Ao longo das últimas décadas, essas organizações ajudaram a ampliar o debate público sobre o autismo, contribuíram para avanços legislativos e criaram redes de apoio que hoje atendem milhares de pessoas em diferentes regiões do país.

Uma das referências nacionais é o Movimento Orgulho Autista Brasil (MOAB), criado em Brasília em 2005. A organização surgiu inspirada pelo próprio Dia do Orgulho Autista e se tornou uma das principais vozes na defesa de políticas públicas voltadas às pessoas autistas. O movimento participou das mobilizações que contribuíram para a criação da Lei Berenice Piana, considerada um marco na garantia de direitos dessa população.

Outra organização de destaque é a Associação de Amigos do Autista (AMA), fundada em São Paulo em 1983. Reconhecida como a primeira instituição voltada ao autismo criada no Brasil e na América Latina, a AMA desenvolve programas nas áreas de educação, assistência social, inclusão e apoio às famílias, além de atuar na formação de profissionais especializados.

Com uma atuação voltada à defesa de direitos humanos, a Associação Brasileira para Ação por Direitos das Pessoas Autistas (Abraça) reúne pessoas autistas, familiares e apoiadores para promover campanhas de conscientização, acessibilidade e inclusão.

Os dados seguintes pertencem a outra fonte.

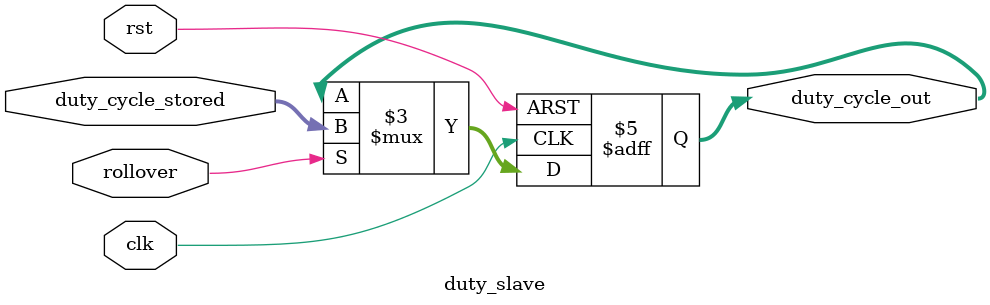
<source format=v>
`timescale 1ns / 1ps


module duty_slave(duty_cycle_out,clk,rst,duty_cycle_stored,rollover);
input clk,rst,rollover;
input [15:0]duty_cycle_stored;
output reg [15:0]duty_cycle_out;

always @(posedge clk or posedge rst) begin
  if (rst)
    duty_cycle_out <= 16'b0;
  else if (rollover)
    duty_cycle_out <= duty_cycle_stored;    // reload here, on the SAME posedge as rollover
  else
    duty_cycle_out <= duty_cycle_out;   // otherwise hold
end

endmodule

</source>
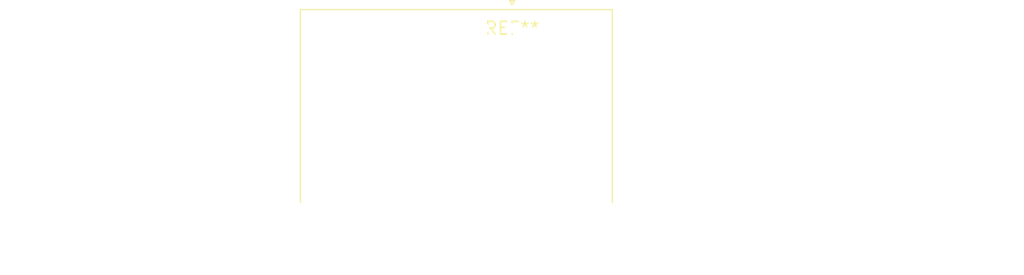
<source format=kicad_pcb>
(kicad_pcb (version 20240108) (generator pcbnew)

  (general
    (thickness 1.6)
  )

  (paper "A4")
  (layers
    (0 "F.Cu" signal)
    (31 "B.Cu" signal)
    (32 "B.Adhes" user "B.Adhesive")
    (33 "F.Adhes" user "F.Adhesive")
    (34 "B.Paste" user)
    (35 "F.Paste" user)
    (36 "B.SilkS" user "B.Silkscreen")
    (37 "F.SilkS" user "F.Silkscreen")
    (38 "B.Mask" user)
    (39 "F.Mask" user)
    (40 "Dwgs.User" user "User.Drawings")
    (41 "Cmts.User" user "User.Comments")
    (42 "Eco1.User" user "User.Eco1")
    (43 "Eco2.User" user "User.Eco2")
    (44 "Edge.Cuts" user)
    (45 "Margin" user)
    (46 "B.CrtYd" user "B.Courtyard")
    (47 "F.CrtYd" user "F.Courtyard")
    (48 "B.Fab" user)
    (49 "F.Fab" user)
    (50 "User.1" user)
    (51 "User.2" user)
    (52 "User.3" user)
    (53 "User.4" user)
    (54 "User.5" user)
    (55 "User.6" user)
    (56 "User.7" user)
    (57 "User.8" user)
    (58 "User.9" user)
  )

  (setup
    (pad_to_mask_clearance 0)
    (pcbplotparams
      (layerselection 0x00010fc_ffffffff)
      (plot_on_all_layers_selection 0x0000000_00000000)
      (disableapertmacros false)
      (usegerberextensions false)
      (usegerberattributes false)
      (usegerberadvancedattributes false)
      (creategerberjobfile false)
      (dashed_line_dash_ratio 12.000000)
      (dashed_line_gap_ratio 3.000000)
      (svgprecision 4)
      (plotframeref false)
      (viasonmask false)
      (mode 1)
      (useauxorigin false)
      (hpglpennumber 1)
      (hpglpenspeed 20)
      (hpglpendiameter 15.000000)
      (dxfpolygonmode false)
      (dxfimperialunits false)
      (dxfusepcbnewfont false)
      (psnegative false)
      (psa4output false)
      (plotreference false)
      (plotvalue false)
      (plotinvisibletext false)
      (sketchpadsonfab false)
      (subtractmaskfromsilk false)
      (outputformat 1)
      (mirror false)
      (drillshape 1)
      (scaleselection 1)
      (outputdirectory "")
    )
  )

  (net 0 "")

  (footprint "DSUB-9_Female_Horizontal_P2.77x2.84mm_EdgePinOffset14.56mm_Housed_MountingHolesOffset15.98mm" (layer "F.Cu") (at 0 0))

)

</source>
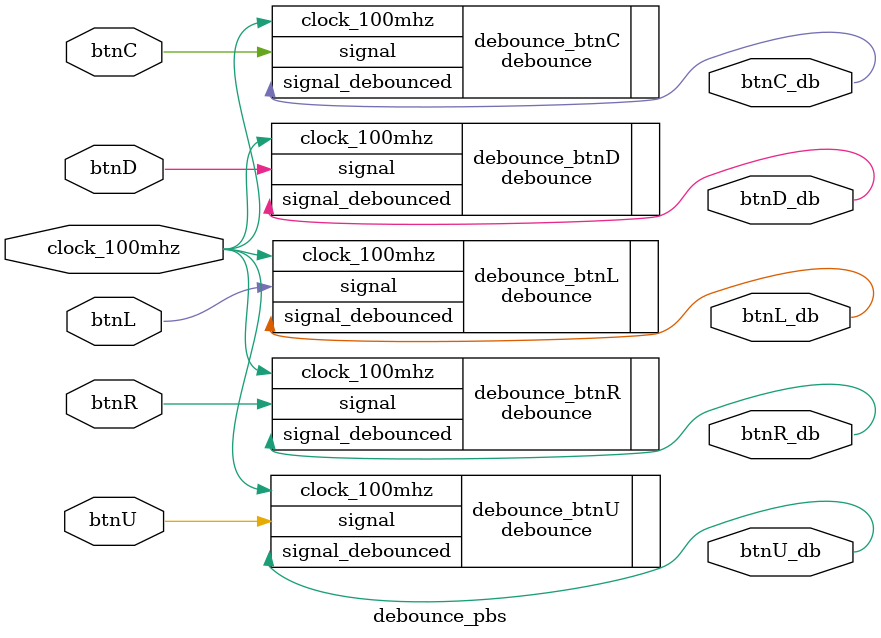
<source format=v>
`timescale 1ns / 1ps


module debounce_pbs(
    
    input clock_100mhz,
    
    input btnC, btnU, btnL, btnR, btnD,
    
    output btnC_db, btnU_db, btnL_db, btnR_db, btnD_db
    
    );
    
    debounce debounce_btnC ( .clock_100mhz(clock_100mhz), .signal(btnC), .signal_debounced(btnC_db) );
    debounce debounce_btnU ( .clock_100mhz(clock_100mhz), .signal(btnU), .signal_debounced(btnU_db) );
    debounce debounce_btnL ( .clock_100mhz(clock_100mhz), .signal(btnL), .signal_debounced(btnL_db) );
    debounce debounce_btnR ( .clock_100mhz(clock_100mhz), .signal(btnR), .signal_debounced(btnR_db) );
    debounce debounce_btnD ( .clock_100mhz(clock_100mhz), .signal(btnD), .signal_debounced(btnD_db) );
        
endmodule

</source>
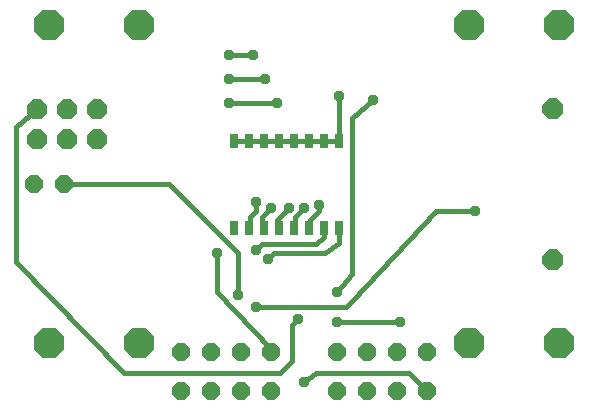
<source format=gbl>
G75*
%MOIN*%
%OFA0B0*%
%FSLAX25Y25*%
%IPPOS*%
%LPD*%
%AMOC8*
5,1,8,0,0,1.08239X$1,22.5*
%
%ADD10OC8,0.06000*%
%ADD11OC8,0.10050*%
%ADD12OC8,0.06600*%
%ADD13OC8,0.07000*%
%ADD14R,0.03000X0.05000*%
%ADD15C,0.01600*%
%ADD16OC8,0.03562*%
%ADD17C,0.01200*%
D10*
X0061800Y0013800D03*
X0071800Y0013800D03*
X0081800Y0013800D03*
X0091800Y0013800D03*
X0091800Y0026800D03*
X0081800Y0026800D03*
X0071800Y0026800D03*
X0061800Y0026800D03*
X0113800Y0026800D03*
X0123800Y0026800D03*
X0133800Y0026800D03*
X0143800Y0026800D03*
X0143800Y0013800D03*
X0133800Y0013800D03*
X0123800Y0013800D03*
X0113800Y0013800D03*
X0022800Y0082800D03*
X0012800Y0082800D03*
D11*
X0017800Y0029800D03*
X0047800Y0029800D03*
X0157800Y0029800D03*
X0187800Y0029800D03*
X0187800Y0135800D03*
X0157800Y0135800D03*
X0047800Y0135800D03*
X0017800Y0135800D03*
D12*
X0013800Y0107800D03*
X0013800Y0097800D03*
X0023800Y0097800D03*
X0023800Y0107800D03*
X0033800Y0107800D03*
X0033800Y0097800D03*
D13*
X0185800Y0107997D03*
X0185800Y0057603D03*
D14*
X0114300Y0068233D03*
X0109300Y0068233D03*
X0104300Y0068233D03*
X0099300Y0068233D03*
X0094300Y0068233D03*
X0089300Y0068233D03*
X0084300Y0068233D03*
X0079300Y0068233D03*
X0079300Y0097367D03*
X0084300Y0097367D03*
X0089300Y0097367D03*
X0094300Y0097367D03*
X0099300Y0097367D03*
X0104300Y0097367D03*
X0109300Y0097367D03*
X0114300Y0097367D03*
D15*
X0114300Y0112300D01*
X0118800Y0104800D02*
X0125800Y0110800D01*
X0118800Y0104800D02*
X0118800Y0052800D01*
X0113800Y0046800D01*
X0116800Y0041800D02*
X0118800Y0043800D01*
X0146800Y0073800D01*
X0159800Y0073800D01*
X0134800Y0036800D02*
X0113800Y0036800D01*
X0116800Y0041800D02*
X0086800Y0041800D01*
X0080800Y0045800D02*
X0080800Y0059800D01*
X0057800Y0082800D01*
X0022800Y0082800D01*
X0006800Y0101800D02*
X0013800Y0107800D01*
X0006800Y0101800D02*
X0006800Y0056800D01*
X0042800Y0019800D01*
X0094800Y0019800D01*
X0098800Y0023800D01*
X0098800Y0035800D01*
X0100800Y0037800D01*
X0091800Y0027800D02*
X0073800Y0046800D01*
X0073800Y0059800D01*
X0084800Y0068733D02*
X0084800Y0071800D01*
X0086800Y0073800D01*
X0086800Y0076800D01*
X0091800Y0074800D02*
X0088800Y0071800D01*
X0088800Y0068733D01*
X0093800Y0068733D02*
X0093800Y0070800D01*
X0097800Y0074800D01*
X0099800Y0071800D02*
X0102800Y0074800D01*
X0099800Y0071800D02*
X0099800Y0068733D01*
X0104800Y0068733D02*
X0104800Y0070800D01*
X0107800Y0073800D01*
X0107800Y0075800D01*
X0109300Y0068233D02*
X0109300Y0065300D01*
X0106800Y0062800D01*
X0088800Y0062800D01*
X0086800Y0060800D01*
X0090800Y0057800D02*
X0092800Y0059800D01*
X0109800Y0059800D01*
X0114300Y0063300D01*
X0114300Y0068233D01*
X0114300Y0097367D02*
X0109300Y0097367D01*
X0104300Y0097367D01*
X0099300Y0097367D01*
X0094300Y0097367D01*
X0089300Y0097367D01*
X0084300Y0097367D01*
X0079300Y0097367D01*
X0077800Y0109800D02*
X0093800Y0109800D01*
X0089800Y0117800D02*
X0077800Y0117800D01*
X0077800Y0125800D02*
X0085800Y0125800D01*
X0091800Y0027800D02*
X0091800Y0026800D01*
X0102800Y0016800D02*
X0106800Y0019800D01*
X0137800Y0019800D01*
X0143800Y0013800D01*
D16*
X0134800Y0036800D03*
X0113800Y0036800D03*
X0113800Y0046800D03*
X0100800Y0037800D03*
X0086800Y0041800D03*
X0080800Y0045800D03*
X0090800Y0057800D03*
X0086800Y0060800D03*
X0073800Y0059800D03*
X0091800Y0074800D03*
X0086800Y0076800D03*
X0097800Y0074800D03*
X0102800Y0074800D03*
X0107800Y0075800D03*
X0093800Y0109800D03*
X0089800Y0117800D03*
X0085800Y0125800D03*
X0077800Y0125800D03*
X0077800Y0117800D03*
X0077800Y0109800D03*
X0114300Y0112300D03*
X0125800Y0110800D03*
X0159800Y0073800D03*
X0102800Y0016800D03*
D17*
X0104300Y0068233D02*
X0104800Y0068733D01*
X0099800Y0068733D02*
X0099300Y0068233D01*
X0094300Y0068233D02*
X0093800Y0068733D01*
X0089300Y0068233D02*
X0088800Y0068733D01*
X0084800Y0068733D02*
X0084300Y0068233D01*
M02*

</source>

A organização é liderada por pessoas autistas e tem como foco o fortalecimento da participação desse público nos espaços de decisão e formulação de políticas públicas.

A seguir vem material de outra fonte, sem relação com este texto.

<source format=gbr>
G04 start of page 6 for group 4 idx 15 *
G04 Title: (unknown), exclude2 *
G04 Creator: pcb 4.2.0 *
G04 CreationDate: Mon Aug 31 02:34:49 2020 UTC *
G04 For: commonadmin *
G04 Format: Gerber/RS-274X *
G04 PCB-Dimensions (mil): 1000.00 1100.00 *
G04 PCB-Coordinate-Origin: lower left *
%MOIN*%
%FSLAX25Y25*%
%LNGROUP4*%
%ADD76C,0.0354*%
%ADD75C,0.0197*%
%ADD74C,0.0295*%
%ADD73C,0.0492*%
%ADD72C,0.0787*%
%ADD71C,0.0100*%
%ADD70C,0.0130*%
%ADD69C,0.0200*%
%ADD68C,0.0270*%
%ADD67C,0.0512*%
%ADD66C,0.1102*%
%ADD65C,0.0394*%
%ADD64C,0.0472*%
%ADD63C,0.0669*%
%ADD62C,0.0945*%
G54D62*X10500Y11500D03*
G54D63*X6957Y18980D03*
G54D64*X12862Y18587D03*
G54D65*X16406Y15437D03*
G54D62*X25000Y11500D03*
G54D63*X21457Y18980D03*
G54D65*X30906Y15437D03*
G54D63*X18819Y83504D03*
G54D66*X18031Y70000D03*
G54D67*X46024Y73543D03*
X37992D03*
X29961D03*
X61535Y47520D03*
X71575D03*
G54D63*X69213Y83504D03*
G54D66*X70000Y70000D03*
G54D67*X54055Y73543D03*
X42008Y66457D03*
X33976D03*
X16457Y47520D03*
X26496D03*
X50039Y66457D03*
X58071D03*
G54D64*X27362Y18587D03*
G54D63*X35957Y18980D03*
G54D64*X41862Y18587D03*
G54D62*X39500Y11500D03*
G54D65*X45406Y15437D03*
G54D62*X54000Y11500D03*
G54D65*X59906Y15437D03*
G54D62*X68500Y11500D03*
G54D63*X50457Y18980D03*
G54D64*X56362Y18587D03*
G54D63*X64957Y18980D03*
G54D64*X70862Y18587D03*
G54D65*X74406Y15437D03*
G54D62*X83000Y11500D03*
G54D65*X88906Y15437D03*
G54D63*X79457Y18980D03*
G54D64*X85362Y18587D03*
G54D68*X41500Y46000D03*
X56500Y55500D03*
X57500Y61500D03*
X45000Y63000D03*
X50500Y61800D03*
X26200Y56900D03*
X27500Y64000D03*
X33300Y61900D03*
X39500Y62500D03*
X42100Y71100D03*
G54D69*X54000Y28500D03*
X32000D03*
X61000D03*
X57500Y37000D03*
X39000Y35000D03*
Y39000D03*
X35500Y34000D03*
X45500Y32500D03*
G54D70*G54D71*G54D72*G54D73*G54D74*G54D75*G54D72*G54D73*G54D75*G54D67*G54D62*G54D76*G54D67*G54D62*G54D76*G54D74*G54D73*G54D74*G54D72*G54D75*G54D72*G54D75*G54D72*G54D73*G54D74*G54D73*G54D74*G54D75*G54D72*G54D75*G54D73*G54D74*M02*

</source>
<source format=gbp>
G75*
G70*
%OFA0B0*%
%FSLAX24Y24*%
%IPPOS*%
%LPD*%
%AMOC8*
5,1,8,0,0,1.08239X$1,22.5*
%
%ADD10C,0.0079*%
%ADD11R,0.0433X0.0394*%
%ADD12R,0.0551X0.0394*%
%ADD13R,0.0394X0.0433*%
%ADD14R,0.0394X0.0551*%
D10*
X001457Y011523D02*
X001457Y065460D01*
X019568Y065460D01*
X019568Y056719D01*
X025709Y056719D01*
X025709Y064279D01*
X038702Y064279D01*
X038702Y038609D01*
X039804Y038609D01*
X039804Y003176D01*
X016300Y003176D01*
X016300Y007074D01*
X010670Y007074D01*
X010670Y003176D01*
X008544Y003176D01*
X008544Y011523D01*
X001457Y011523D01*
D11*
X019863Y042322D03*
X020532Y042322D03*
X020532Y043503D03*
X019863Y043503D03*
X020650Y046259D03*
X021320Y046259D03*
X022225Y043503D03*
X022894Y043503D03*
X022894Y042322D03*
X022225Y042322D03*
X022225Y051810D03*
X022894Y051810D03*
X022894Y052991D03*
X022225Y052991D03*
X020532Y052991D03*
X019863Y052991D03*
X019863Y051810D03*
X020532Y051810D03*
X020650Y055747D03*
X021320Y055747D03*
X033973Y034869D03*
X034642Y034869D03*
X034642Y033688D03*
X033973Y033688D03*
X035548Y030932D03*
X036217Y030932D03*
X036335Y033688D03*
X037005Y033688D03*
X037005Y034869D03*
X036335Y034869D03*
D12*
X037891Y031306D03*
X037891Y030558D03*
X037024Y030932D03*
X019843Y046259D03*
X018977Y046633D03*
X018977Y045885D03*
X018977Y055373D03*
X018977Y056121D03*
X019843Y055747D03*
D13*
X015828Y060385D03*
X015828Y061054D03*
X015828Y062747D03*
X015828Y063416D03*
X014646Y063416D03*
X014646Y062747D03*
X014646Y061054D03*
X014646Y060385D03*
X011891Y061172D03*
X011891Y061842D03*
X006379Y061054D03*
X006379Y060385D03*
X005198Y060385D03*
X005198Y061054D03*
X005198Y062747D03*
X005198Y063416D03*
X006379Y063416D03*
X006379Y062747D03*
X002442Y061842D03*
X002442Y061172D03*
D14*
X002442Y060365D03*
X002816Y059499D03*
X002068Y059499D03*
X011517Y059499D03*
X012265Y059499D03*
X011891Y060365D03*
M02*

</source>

Entre as iniciativas mais recentes está a Autistas Brasil – Associação Nacional para Inclusão das Pessoas Autistas. Formada por pessoas autistas, a organização atua em todo o país com ações de formação, consultoria, produção de conhecimento e promoção da inclusão em empresas, instituições de ensino e órgãos públicos. Seu trabalho tem como princípio o lema “Nada sobre nós, sem nós”, reforçando o protagonismo das próprias pessoas autistas na construção de soluções e políticas voltadas ao espectro.

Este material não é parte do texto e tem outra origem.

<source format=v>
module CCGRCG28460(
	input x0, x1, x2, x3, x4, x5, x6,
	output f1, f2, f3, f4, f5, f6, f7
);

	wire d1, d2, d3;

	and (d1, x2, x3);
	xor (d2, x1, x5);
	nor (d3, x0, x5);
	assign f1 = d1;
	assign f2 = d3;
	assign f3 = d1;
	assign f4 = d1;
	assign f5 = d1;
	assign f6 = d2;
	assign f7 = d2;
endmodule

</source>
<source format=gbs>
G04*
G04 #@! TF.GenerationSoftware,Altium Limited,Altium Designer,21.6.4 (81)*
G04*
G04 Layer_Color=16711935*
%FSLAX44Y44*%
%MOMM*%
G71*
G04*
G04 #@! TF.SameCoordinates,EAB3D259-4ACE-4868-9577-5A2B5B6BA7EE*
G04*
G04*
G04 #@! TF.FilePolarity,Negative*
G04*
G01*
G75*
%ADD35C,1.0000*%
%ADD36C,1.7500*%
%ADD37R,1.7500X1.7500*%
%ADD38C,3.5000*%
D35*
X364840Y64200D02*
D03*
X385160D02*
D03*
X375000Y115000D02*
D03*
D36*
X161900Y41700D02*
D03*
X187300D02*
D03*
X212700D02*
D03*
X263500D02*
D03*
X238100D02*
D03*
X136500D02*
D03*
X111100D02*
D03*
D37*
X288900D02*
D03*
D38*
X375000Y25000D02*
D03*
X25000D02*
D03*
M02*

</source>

Também merece destaque a Casa da Esperança, criada em Fortaleza em 1993. A instituição surgiu da mobilização de famílias e se tornou referência no atendimento e na disseminação de informações sobre o autismo, desenvolvendo projetos de apoio, capacitação e inclusão social.

O fortalecimento dessas organizações acompanha uma transformação na forma como o autismo vem sendo tratado pela sociedade. Se antes o debate era concentrado principalmente no diagnóstico e no tratamento, hoje temas como acessibilidade, participação social, educação inclusiva, mercado de trabalho e representatividade ocupam espaço crescente nas discussões sobre direitos das pessoas autistas.